So far, the show is working overtime to live up to its later time-slot – maybe too much so. While this could allow for some more complex, darker, and mature storylines, so far all it's translated to is an extra spattering of blood and an unnecessarily gratuitous changing scene for Daisy. This slip up is particularly annoying, not only because it's anti-feminist, but because the show has a history of forgoing pointless objectification for more complex female-driven plotlines. Nudity and violence are often markers of great shows, but only if their inclusion is deliberate, thoughtful, and relevant to overarching themes and/or character development. AOS should try to emulate the production value and writing of HBO shows, not its attitude towards female nudity.
 
Here's the good news: Robbie Reyes made a fantastic first-impression as Ghost Rider, who is a darker and more ambiguous villain than we usually see on the show. His morally grey judgment calls when it comes to dealing out vengeance are reminiscent of The Punisher. Between the tortured anti-heroes and new supernatural elements, the show is starting to look more at home alongside Marvel's Netflix line-up (which, in this context, is a much more positive comparison than Game of Thrones).
 
The arrival of Ghost Rider is a game-changer in many ways, and it will be interesting to see how the relationship between Robbie Reyes and Ghost Rider is developed. It quickly becomes clear that, although Robbie has some semblance of control over who he confronts, the Ghost Rider takes over and decides their fate. In one heartbreaking scene, Daisy tells Ghost Rider to get it over with and end her life, feeling that she deserves it. Ghost Rider ultimately makes a different call, allowing her to escape.  
 
But maybe the most intriguing aspect of the episode was the introduction of Aida, Dr. Radcliffe's latest creation and the new running side plot of the season. Aida, played by the talented Mallory Jansen, appears to be the show's first Life-Model Decoy (a type of android from the Marvel Comics Universe). Artificial intelligence obviously brings to mind the Ultron disaster, but Aida's job is to serve as a "shield," incapable of killing anyone. The concept has great appeal given the deaths of the last few seasons, but Fitz opts to keep it a secret from Simmons to prevent her having to lie about it's existence to the new Director. Because obviously it's too much to ask for Fitz and Simmons to have a happy, drama-free run as a couple this season.
 
The show has the potential to show Marvel at its best this season, mixing magic and science with complex character-driven plots, not to mention the addition of cool new tech (Coulson's fancy x-ray enabled prosthetic is decidedly one of the best tech toys of the new season, only after Fitz's amazing "holodeck", of course). Hopefully the added creative freedom that comes with a later time-slot will be a boon for the show and allow for darker themes, and not just cringe-worthy attempts at "edginess."
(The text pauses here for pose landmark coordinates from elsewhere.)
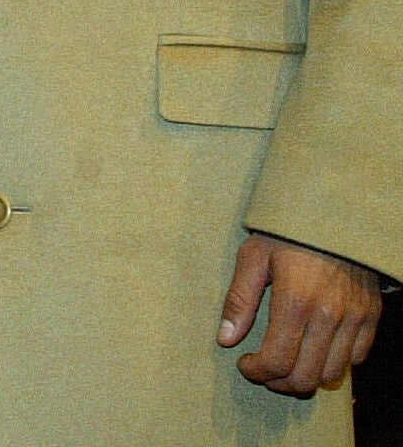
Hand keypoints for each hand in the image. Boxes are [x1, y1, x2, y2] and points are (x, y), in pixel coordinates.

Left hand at [220, 232, 382, 394]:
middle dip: (279, 382)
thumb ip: (239, 300)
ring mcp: (355, 318)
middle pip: (305, 376)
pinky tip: (315, 349)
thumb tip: (225, 339)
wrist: (335, 214)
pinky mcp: (371, 316)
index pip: (277, 360)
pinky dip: (334, 362)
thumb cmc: (287, 233)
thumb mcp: (253, 256)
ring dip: (306, 376)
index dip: (256, 371)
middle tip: (263, 370)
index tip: (244, 363)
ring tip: (287, 364)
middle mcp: (329, 316)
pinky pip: (356, 358)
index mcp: (295, 301)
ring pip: (332, 373)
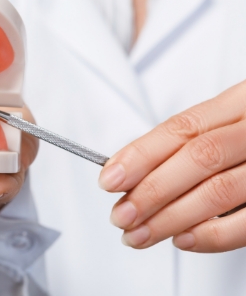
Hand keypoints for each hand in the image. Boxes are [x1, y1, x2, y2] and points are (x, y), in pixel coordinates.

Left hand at [99, 80, 245, 251]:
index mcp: (242, 101)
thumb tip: (128, 174)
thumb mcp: (231, 122)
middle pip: (198, 157)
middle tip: (120, 215)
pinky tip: (185, 240)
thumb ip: (191, 142)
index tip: (109, 178)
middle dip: (151, 190)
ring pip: (220, 190)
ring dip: (171, 218)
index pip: (183, 127)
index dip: (141, 154)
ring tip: (140, 235)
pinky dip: (215, 234)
Next week, get ready to meet S.H.E.I.L.D.'s new Director in "Meet the Boss", played by Jason O'Mara (Terra Nova):
 
 
 

Best lines:

 
-"Want a beer?" "It's 6 o'clock in the morning, what are you, Hemingway?"
 
-"The director didn't want to use numbers because he didn't want any team member to feel less-than." "You do have a higher clearance than me." "Only in most instances." "I feel less-than."
 
-"Want tech like this? Should've cut off your own hand."